Now, I’ve yet to reach my sixties, but I can pretty well say that women on FB at this age are beginning to achieve a balance. Most seem to have accepted their lots in life. These women post heavily about grandchildren and health issues, but they also demonstrate a certain level of acceptance in terms of self-image. They don’t seem to outwardly obsess about their looks or the physical appearance of others. In fact, they are beginning to see only the good. “I have really unsightly spider veins, FB friends.” Comments on such an admission will range anywhere from “Dot, at least you are still walking on your own steam” to “Be thankful they are only spider veins and not varicose veins making green-blue tributaries on your legs like mine.” They always see a bright side. Perhaps it’s because they also believe in the power of the FB share. They tend to be more superstitious and will almost always share the posts and prayers that strongly urge “copy and paste” or else the wrath of Zeus will be thrust upon them and their loved ones. These are the women we can count on to save our collective soul. FB on 1,000 units of Vitamin D, increased calcium, and perhaps a glass or two of newly discovered Pinot Grigio, Chardonnay, or Merlot. (Malbecs are too exotic; champagne is only for special occasions.)

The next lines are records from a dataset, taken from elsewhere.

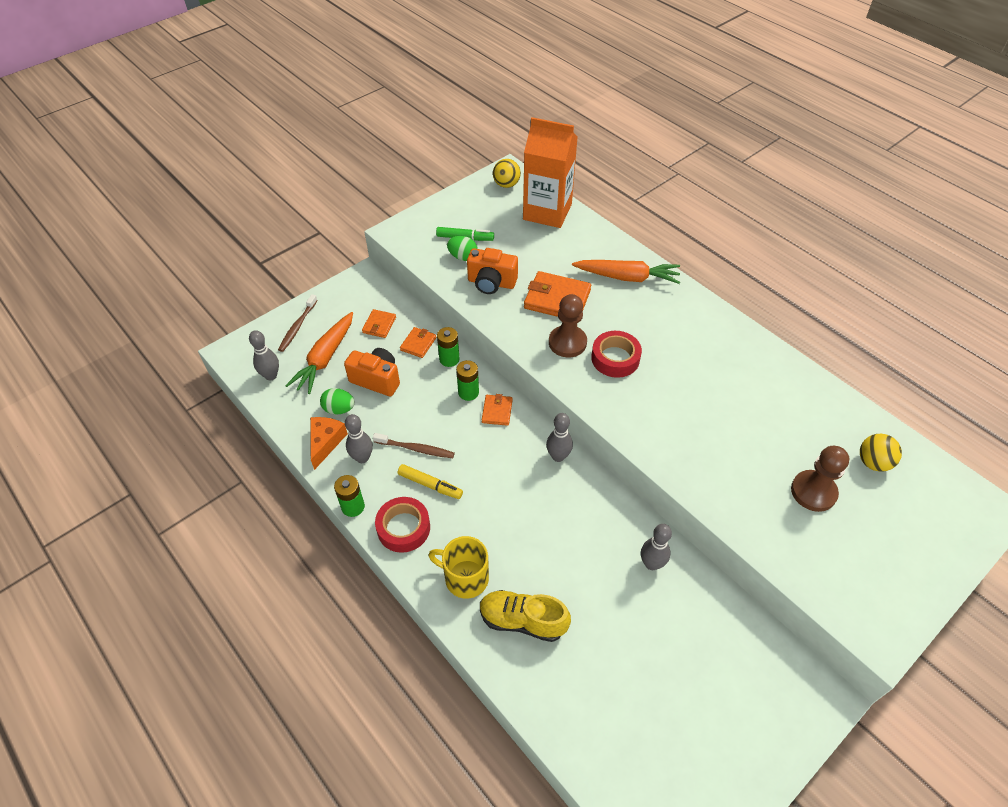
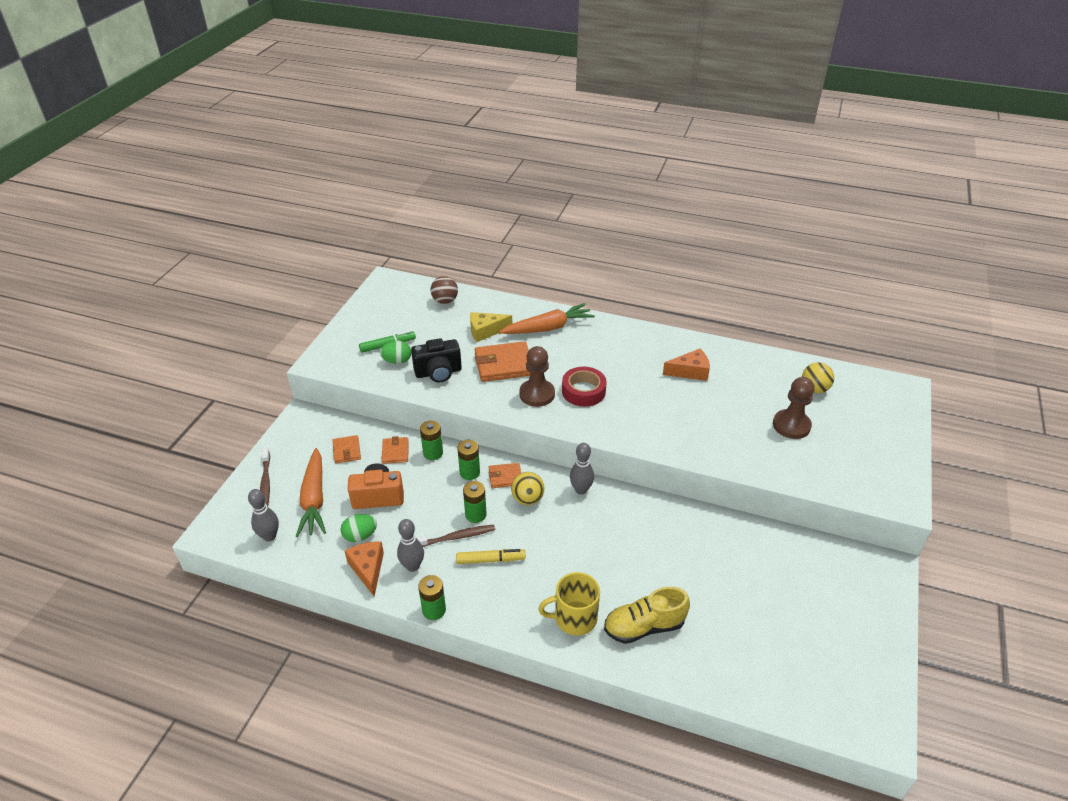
camera: 30 degrees left, 10 degrees down
(403, 528) = (492, 605): red tape -> none
(446, 435) = (475, 514): none -> green battery
(491, 283) = (438, 372): orange camera -> black camera
(497, 411) = (505, 477): orange wallet -> orange wallet turned 75 degrees counterclockwise
(506, 184) = (393, 291): yellow ball -> yellow ball (527, 499)
(547, 212) = (445, 301): orange carton -> brown ball
(564, 257) = (485, 331): none -> yellow cheese
(651, 564) = (709, 535): grey bowling pin -> none
(743, 383) = (690, 371): none -> orange cheese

Women in their 70s,80s, and 90s? Not much to complain about. They are the role models for the rest of us. They are who they are, and they are just extremely happy to be alive. They post prayers. They share funny animal and baby videos. They don’t complain. They are looking back at the rest of us and saying, “Are you fucking kidding us, girls? Life is short and getting shorter. Get over whatever or whoever is eating away at you and move on. Eat the cake. Drink the wine. Spoil the children. Buy the shoes. Take the trip.” FB on pure oxygen.
I won’t begin to fathom when Sylvia and Erma would have met on FB, but this I know. They found each other. They read each other’s posts. They laughed and cried. They discovered that they were not going through anything alone.